Mr. Oza has discovered a number of brands and founders over the years, including one who chatted with him on stage at SNX, Megan Reamer, founder of Jackson’s, a line of sweet potato chips. She and her husband started them shark tank and made a deal with Mr. Oza.
She asked the shark questions after five entrepreneurs submitted their ideas to the SNAC Tank competition. He said it’s important to find a brand with a real purpose.
“It can be a mission objective. It can be humor. It could be sizzling. It could be a connection with a particular type of audience, but the brand has to have something where it’s not bland,” he said. “There must be some zhuzh.”
One thing that is vital for new brands is packaging that stands out, not only in its appearance, but also in how the brand communicates its mission. And he highlighted the importance of social media influencers because he said one in 10 Americans influences the other nine.
“The DNA of brands today is built through micro-influencers because they speak to their audience,” he said. “That audience embraces the brand, and that’s when the foundation of your brand story is set.”

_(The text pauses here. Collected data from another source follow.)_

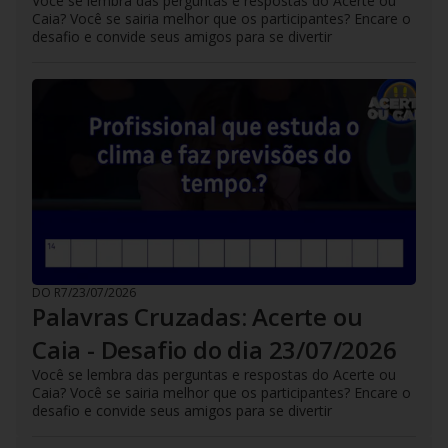
Você se lembra das perguntas e respostas do Acerte ou
Caia? Você se sairia melhor que os participantes? Encare o
desafio e convide seus amigos para se divertir
DO R7
/
23/07/2026
Palavras Cruzadas: Acerte ou
Caia - Desafio do dia 23/07/2026
Você se lembra das perguntas e respostas do Acerte ou
Caia? Você se sairia melhor que os participantes? Encare o
desafio e convide seus amigos para se divertir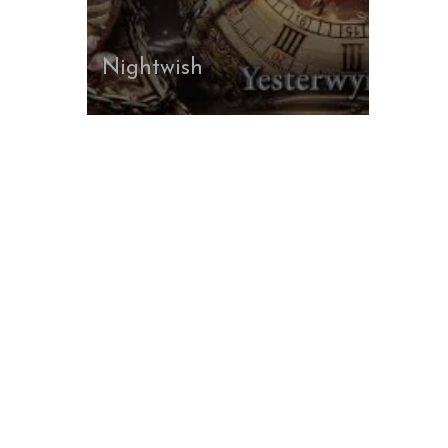
Nightwish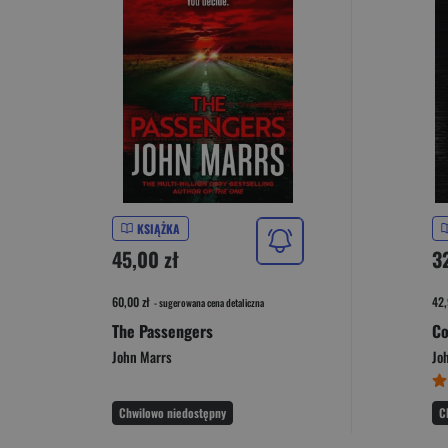
KSIĄŻKA
45,00 zł
32
60,00 zł
42,
- sugerowana cena detaliczna
The Passengers
Co
John Marrs
Jo
Chwilowo niedostępny
C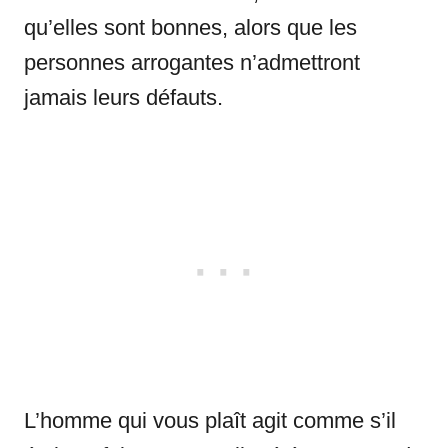
qu’elles sont bonnes, alors que les
personnes arrogantes n’admettront
jamais leurs défauts.
L’homme qui vous plaît agit comme s’il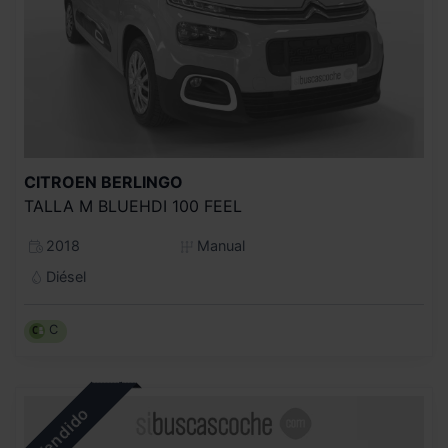
CITROEN
BERLINGO
TALLA M BLUEHDI 100 FEEL
2018
Manual
Diésel
C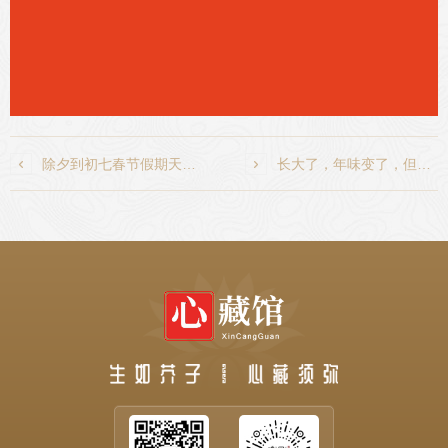

除夕到初七春节假期天天有门道，关于正月习俗你知道多少

长大了，年味变了，但有些仪式感却传承不辍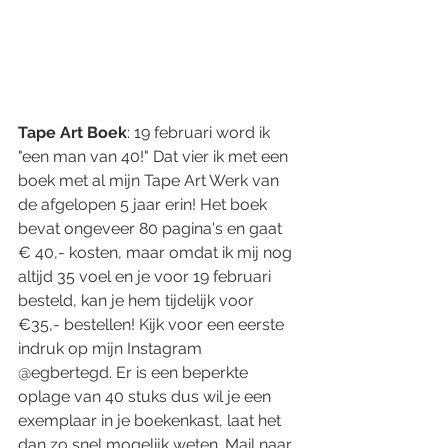
Tape Art Boek
: 19 februari word ik 
"een man van 40!" Dat vier ik met een 
boek met al mijn Tape Art Werk van 
de afgelopen 5 jaar erin! Het boek  
bevat ongeveer 80 pagina's en gaat 
€ 40,- kosten, maar omdat ik mij nog 
altijd 35 voel en je voor 19 februari 
besteld, kan je hem tijdelijk voor 
€35,- bestellen! Kijk voor een eerste 
indruk op mijn Instagram 
@egbertegd. Er is een beperkte 
oplage van 40 stuks dus wil je een 
exemplaar in je boekenkast, laat het 
dan zo snel mogelijk weten. Mail naar 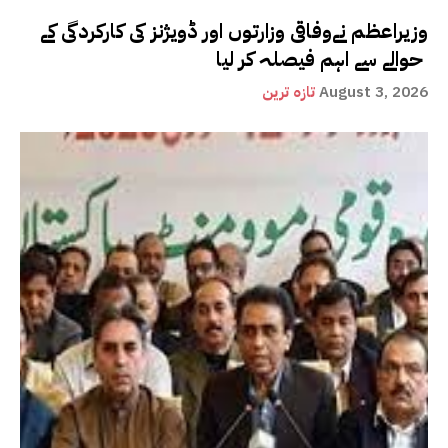
وزیراعظم نےوفاقی وزارتوں اور ڈویژنز کی کارکردگی کے
حوالے سے اہم فیصلہ کر لیا
August 3, 2026
تازہ ترین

Mr. Oza also talked about the progression of what it takes to have a successful snack. In the past, a snack maker just had to think about the product itself and if it could create sizzle around it.
“Then it became what I call the absence of evil,” he said.
It is a sugar free drink or a low fat crisp. Now, consumers are looking for products that have the presence of goodies such as added protein, fiber or probiotics.
“People not only look at what the brand can do for me, but also for the planet. It’s a very Gen Z thing,” he explained.
After talking about the importance of large gross margins and the promise of acceptable snacks, the discussion turned to shark tank. Are the interactions seen on television authentic?
“That’s right. No script, no background. You walk in and the first time you see what’s happening is when they’re in front of you,” he said. news is that none of us can prepare. We can’t Google. I’m on TV, and I can’t even pull out my phone and find stuff. You basically have four minutes of listening to their pitch, and then probably, in real life, 30 minutes of questions from the various sharks. And they cut that down to eight minutes of really good TV. What I love is that it’s emotional, it’s challenging, and you have both success and failure, which is kind of what real life is all about.